- AIM OF THE TASK -
Return a verbatim reproduction of each line, starting at the line with "En Innovación Tecnológica" and ending at the last line of the listing below.

- RECORD SET -

===

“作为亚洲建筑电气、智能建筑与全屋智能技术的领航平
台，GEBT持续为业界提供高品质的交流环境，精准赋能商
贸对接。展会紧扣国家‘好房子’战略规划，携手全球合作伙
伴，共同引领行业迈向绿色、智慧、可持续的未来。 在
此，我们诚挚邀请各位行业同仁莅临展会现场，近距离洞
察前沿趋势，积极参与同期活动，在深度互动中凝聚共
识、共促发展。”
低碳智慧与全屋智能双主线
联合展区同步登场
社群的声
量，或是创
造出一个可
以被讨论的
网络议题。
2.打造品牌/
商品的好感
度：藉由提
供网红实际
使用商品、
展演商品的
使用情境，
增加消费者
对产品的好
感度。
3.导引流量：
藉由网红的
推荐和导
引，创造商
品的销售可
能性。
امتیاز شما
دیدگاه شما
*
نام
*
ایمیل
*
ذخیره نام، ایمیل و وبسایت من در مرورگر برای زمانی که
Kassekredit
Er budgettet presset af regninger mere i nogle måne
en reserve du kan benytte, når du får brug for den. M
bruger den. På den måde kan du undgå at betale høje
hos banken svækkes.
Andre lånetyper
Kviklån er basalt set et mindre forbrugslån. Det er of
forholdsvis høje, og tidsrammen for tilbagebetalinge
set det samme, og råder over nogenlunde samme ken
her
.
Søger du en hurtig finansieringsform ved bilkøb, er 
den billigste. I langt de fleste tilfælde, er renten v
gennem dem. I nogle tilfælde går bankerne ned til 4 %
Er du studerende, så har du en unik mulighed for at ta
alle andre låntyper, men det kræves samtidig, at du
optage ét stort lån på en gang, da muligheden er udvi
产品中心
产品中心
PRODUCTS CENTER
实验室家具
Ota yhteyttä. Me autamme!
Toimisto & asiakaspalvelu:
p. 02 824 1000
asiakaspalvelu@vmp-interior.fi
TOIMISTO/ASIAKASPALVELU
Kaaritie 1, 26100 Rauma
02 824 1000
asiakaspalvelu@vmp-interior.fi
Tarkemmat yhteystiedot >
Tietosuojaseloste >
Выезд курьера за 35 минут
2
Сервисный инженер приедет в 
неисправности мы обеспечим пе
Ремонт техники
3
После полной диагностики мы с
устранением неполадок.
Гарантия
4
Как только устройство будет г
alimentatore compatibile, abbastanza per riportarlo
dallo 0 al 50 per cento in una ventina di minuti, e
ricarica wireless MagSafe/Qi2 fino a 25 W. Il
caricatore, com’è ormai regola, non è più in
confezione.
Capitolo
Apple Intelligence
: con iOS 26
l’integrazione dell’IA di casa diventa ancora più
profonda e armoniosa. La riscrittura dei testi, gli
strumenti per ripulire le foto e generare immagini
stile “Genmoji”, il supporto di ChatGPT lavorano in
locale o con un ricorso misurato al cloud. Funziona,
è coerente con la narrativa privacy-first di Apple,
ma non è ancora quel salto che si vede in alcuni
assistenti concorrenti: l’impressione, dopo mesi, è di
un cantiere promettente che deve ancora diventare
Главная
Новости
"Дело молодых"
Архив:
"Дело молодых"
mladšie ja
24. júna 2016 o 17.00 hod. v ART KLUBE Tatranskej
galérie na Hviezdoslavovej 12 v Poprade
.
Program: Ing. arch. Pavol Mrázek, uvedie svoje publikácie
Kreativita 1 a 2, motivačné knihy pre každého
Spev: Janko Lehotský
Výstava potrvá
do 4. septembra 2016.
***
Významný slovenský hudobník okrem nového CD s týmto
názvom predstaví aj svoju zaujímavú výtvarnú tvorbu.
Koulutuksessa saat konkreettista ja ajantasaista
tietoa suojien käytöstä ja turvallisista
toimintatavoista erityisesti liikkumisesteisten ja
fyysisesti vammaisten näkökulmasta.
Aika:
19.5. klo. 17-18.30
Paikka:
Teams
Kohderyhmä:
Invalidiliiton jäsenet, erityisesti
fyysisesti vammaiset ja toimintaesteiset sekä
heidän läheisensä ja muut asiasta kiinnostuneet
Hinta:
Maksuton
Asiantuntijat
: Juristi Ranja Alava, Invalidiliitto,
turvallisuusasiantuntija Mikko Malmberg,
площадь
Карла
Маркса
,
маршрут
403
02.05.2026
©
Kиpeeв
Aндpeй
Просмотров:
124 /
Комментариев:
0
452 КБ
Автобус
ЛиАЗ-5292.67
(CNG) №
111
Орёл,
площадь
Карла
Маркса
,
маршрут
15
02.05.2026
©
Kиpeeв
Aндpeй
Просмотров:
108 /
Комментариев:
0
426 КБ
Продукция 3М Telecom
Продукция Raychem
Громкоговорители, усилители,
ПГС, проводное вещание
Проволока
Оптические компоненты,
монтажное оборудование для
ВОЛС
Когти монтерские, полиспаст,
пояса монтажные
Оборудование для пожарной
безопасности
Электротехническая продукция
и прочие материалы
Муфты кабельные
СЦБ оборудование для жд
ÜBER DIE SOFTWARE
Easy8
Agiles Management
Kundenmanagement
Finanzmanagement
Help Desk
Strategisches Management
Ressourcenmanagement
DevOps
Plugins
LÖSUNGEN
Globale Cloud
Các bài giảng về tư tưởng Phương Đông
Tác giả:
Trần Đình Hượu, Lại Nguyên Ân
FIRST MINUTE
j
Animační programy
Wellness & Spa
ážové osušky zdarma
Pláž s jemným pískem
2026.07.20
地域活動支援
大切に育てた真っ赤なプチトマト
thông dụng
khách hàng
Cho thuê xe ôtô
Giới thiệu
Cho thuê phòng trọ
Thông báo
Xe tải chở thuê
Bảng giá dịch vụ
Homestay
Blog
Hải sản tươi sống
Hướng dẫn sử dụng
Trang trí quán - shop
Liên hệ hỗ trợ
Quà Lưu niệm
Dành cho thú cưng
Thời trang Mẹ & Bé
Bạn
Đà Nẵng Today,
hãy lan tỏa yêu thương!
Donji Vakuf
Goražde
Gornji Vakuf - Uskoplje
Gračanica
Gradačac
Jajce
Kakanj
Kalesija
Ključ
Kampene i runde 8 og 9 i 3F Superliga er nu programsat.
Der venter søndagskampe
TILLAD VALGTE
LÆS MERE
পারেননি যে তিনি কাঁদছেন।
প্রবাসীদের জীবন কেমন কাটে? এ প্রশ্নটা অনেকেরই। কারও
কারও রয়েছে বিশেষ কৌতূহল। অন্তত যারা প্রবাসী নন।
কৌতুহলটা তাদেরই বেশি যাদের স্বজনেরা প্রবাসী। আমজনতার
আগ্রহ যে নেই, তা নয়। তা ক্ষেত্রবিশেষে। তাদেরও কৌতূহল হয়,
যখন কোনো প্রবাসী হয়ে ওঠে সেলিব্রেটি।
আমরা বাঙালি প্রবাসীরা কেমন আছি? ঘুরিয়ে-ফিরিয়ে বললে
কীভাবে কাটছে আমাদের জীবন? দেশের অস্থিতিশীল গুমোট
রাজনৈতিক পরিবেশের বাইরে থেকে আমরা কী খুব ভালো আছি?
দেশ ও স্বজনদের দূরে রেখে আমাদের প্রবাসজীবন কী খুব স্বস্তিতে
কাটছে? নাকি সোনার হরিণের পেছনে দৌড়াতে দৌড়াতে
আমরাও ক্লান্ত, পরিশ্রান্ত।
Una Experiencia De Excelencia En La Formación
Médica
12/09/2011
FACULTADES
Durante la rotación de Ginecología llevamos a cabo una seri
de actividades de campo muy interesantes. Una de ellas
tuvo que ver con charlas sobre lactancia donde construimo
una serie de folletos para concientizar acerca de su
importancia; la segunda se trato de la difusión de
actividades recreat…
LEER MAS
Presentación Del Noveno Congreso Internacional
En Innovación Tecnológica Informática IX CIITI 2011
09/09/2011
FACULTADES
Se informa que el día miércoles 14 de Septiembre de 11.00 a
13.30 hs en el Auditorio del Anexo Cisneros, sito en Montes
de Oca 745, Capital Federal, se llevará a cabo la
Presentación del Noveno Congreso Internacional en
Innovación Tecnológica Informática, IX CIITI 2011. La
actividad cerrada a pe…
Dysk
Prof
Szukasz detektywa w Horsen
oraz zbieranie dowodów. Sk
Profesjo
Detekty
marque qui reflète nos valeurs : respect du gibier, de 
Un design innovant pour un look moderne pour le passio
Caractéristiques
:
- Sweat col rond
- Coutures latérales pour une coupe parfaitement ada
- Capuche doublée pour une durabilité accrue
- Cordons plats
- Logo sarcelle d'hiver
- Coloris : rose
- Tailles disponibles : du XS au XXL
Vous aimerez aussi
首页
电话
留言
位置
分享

===

- THE COMPLETED TASK -
En Innovación Tecnológica Informática IX CIITI 2011
09/09/2011
FACULTADES
Se informa que el día miércoles 14 de Septiembre de 11.00 a
13.30 hs en el Auditorio del Anexo Cisneros, sito en Montes
de Oca 745, Capital Federal, se llevará a cabo la
Presentación del Noveno Congreso Internacional en
Innovación Tecnológica Informática, IX CIITI 2011. La
actividad cerrada a pe…
Dysk
Prof
Szukasz detektywa w Horsen
oraz zbieranie dowodów. Sk
Profesjo
Detekty
marque qui reflète nos valeurs : respect du gibier, de 
Un design innovant pour un look moderne pour le passio
Caractéristiques
:
- Sweat col rond
- Coutures latérales pour une coupe parfaitement ada
- Capuche doublée pour une durabilité accrue
- Cordons plats
- Logo sarcelle d'hiver
- Coloris : rose
- Tailles disponibles : du XS au XXL
Vous aimerez aussi
首页
电话
留言
位置
分享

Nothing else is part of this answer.